This is a think-piece, intended to help me decide whether I need certain bits of the book as it stands.
In the chapter called Subjective and Objective, there's a section that originated many years ago (over 10), called Subjective and Objective States. The objective state is an ideal, never fully realized, in which a person (or whatever) manages to be perfectly objective. It is what science aspires to. Even though the objective state is unreachable, the concept is implicitly very prevalent, not to say dominant, across British/American philosophy and culture generally.
The subjective state is the same as "the zone" in sports jargon, in which action is spontaneous and performance is optimized, and it is related to elements in some Eastern philosophies, particularly Zen. My hypothesis (to put it no more strongly) is that these two states represent the extremes of a continuum between which we operate at all times, shifting backwards and forwards as circumstances demand and permit. Rationality takes us towards the objective state, for instance, and empathy, towards the subjective. More recently I've come across the concept of flow, which seems very similar if not identical to the zone, ie the subjective state. This view is necessarily a simplified picture of reality, but I think it could be quite useful. The question here is: is it useful within the context of this particular book?
The original intention of this section was to help elucidate subjectivity and objectivity generally. I put a lot of effort over the years into understanding what subj and obj "really" are, and this is that. Except that I no longer cling to such reductionist, or essentialist, tendencies, and I'm now wondering whether this isn't a can of worms, better left unopened.

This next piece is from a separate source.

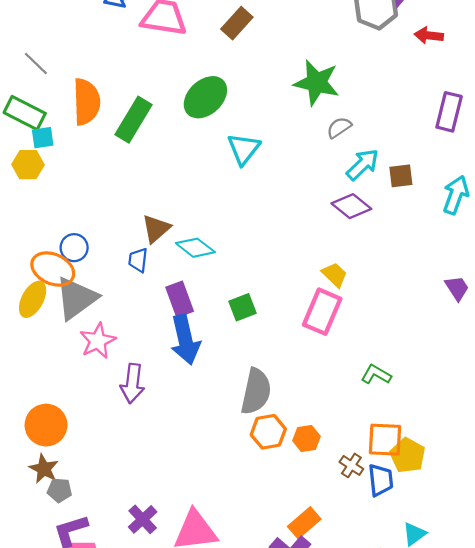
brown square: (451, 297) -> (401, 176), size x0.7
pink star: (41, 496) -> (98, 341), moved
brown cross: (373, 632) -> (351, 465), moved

The stuff on the zone and Zen makes it look a bit new-agey. On the other hand, I want both to appeal to, and to enlighten and support, people who tend towards inter/subjectivity, who might not be put off by that, and might even be attracted by it. This is partially, therefore, a marketing issue, but I do need to work out what I get from this set of concepts, exactly what I'd lose by ditching it, before I can make the decision.
At the moment there's a chapter called Conscious and Unconscious Minds, mainly about habits and skills, to show the prevalence and importance of "the unconscious". The link is the unconscious initiation of action in the zone, and my idea that subjectivity always has an unconscious element. It seems likely that, if the states are dropped, the minds would go with them. This unconscious/subjective idea seems a bit essentialist, and even if there's something in it (which I do think there is), that could well be unnecessary and even distracting in the context of this book.
There's an easy way forward here, which is to cut out states and minds but preserve the text carefully (meaning findably), so it can be re-introduced if and when it turns out to fit well with the rest of what I need to say. So I don't really need to work out all the implications first. And that's a decision.